Mark Kermode 

The Monuments Men – review | Mark Kermode

George Clooney's drama about a team of misfits at war with Nazi art thieves fails to strike the right tone, writes Mark Kermode
  
  

The Monuments Men, film
Matt Damon (James Granger) and George Clooney (Frank Stokes) in The Monuments Men, 'which wobbles between twinkly smiles and schmaltzy frowns'. Photograph: Claudette Barius Photograph: Claudette Barius/PR

Look at the famous faces adorning the posters for this second world war caper and it is hard to figure out whether they're meant to be stony-faced or ever-so-slightly smirking.
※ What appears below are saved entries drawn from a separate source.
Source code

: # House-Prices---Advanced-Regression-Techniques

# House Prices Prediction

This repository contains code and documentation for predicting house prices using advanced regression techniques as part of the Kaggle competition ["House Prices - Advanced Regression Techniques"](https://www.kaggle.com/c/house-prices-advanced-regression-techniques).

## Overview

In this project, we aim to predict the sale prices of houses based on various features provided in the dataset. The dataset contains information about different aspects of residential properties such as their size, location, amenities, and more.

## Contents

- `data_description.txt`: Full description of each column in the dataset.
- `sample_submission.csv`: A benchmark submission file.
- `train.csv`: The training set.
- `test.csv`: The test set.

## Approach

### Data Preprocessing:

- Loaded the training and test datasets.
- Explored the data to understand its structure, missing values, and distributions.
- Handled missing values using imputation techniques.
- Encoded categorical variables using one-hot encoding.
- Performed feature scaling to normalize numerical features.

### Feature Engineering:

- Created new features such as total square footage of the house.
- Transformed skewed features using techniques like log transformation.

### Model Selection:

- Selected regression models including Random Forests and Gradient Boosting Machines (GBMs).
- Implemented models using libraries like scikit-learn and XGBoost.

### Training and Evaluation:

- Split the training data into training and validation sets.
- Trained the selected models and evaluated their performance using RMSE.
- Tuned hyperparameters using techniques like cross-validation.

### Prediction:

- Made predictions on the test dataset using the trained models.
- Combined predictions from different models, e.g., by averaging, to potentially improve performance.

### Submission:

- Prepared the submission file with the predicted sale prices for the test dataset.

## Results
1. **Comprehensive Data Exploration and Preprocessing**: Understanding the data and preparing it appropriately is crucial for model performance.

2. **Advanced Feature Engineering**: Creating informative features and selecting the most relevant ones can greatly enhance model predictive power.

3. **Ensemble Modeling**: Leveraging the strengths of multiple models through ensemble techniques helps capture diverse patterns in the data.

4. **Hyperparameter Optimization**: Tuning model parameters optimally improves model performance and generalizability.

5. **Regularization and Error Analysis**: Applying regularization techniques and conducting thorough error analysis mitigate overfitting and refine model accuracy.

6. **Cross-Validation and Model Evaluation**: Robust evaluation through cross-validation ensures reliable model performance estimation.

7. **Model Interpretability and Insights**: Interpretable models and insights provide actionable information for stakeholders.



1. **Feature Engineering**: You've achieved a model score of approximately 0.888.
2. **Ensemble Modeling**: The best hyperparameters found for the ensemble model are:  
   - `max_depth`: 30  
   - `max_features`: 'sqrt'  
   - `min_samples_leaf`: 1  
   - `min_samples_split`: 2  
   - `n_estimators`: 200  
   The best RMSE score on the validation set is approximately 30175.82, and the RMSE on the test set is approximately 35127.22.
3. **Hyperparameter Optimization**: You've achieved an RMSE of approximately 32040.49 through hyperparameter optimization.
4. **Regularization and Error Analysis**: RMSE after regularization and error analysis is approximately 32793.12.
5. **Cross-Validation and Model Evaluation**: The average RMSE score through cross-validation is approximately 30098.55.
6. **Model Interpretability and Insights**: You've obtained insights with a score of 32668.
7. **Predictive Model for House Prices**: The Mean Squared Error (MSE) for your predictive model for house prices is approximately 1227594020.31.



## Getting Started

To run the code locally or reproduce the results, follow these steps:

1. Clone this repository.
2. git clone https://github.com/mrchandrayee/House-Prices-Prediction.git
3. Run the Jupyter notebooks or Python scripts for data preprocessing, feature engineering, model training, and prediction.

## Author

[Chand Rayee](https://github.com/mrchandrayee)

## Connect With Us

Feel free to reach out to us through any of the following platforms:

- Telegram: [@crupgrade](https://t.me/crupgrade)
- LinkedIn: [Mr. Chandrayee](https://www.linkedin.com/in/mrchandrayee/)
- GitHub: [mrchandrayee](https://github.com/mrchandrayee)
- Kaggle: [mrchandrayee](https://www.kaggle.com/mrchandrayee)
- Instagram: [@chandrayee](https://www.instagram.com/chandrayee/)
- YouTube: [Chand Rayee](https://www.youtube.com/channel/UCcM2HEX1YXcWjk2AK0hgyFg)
The same is true of the film, which wobbles uneasily between twinkly smiles and schmaltzy frowns, struggling to decide just how seriously to take its subject matter. The premise is promising: a ragtag team of misfits from Europe and America, united by a shared love of art, sent into the field of battle to stop the Nazis plundering and/or destroying the fruits of human culture – paintings, books, sculptures, icons etc.

The message is clear – fight people and they fight back; destroy their culture and they cease to exist – and neither Clooney nor co-writer Grant Heslov is afraid to say this out loud, ensuring that no one misses the point. In The Monuments Men, words speak louder than action.

Having proved his directorial mettle with the likes of Good Night, and Good Luck and The Ides of March, which exhibited a Redfordian blend of entertainment and education, Clooney remains dedicated to the principle of making populist movies that mean something. With its A-list cast, handsome historical setting and clearly defined humanist argument, this ought to be a treat and there is indeed plenty to smile about: Bill Murray and Bob Balaban's odd-couple shtick; John Goodman's gruff avuncularity; Jean Dujardin's thousand-yard smile; Clooney's dashing presence, with hair, 'tache and twinkle channelling Clark Gable.

Yet the tonal uncertainty undermines complete engagement, taking the edge off both the drama and the comedy, leaving the film floundering episodically in no-man's-land. A scratchy, sentimental rendition of Have Yourself a Merry Little Christmas feels unearned and the sparks spectacularly fail to fly between Matt Damon and Cate Blanchett, the latter unsure how far to push ze European accent, apparently fearful of straying into 'Allo 'Allo! territory. All in all, a revisionist Hollywood hotchpotch; easy on the eye, gentle on the heart, light on the head.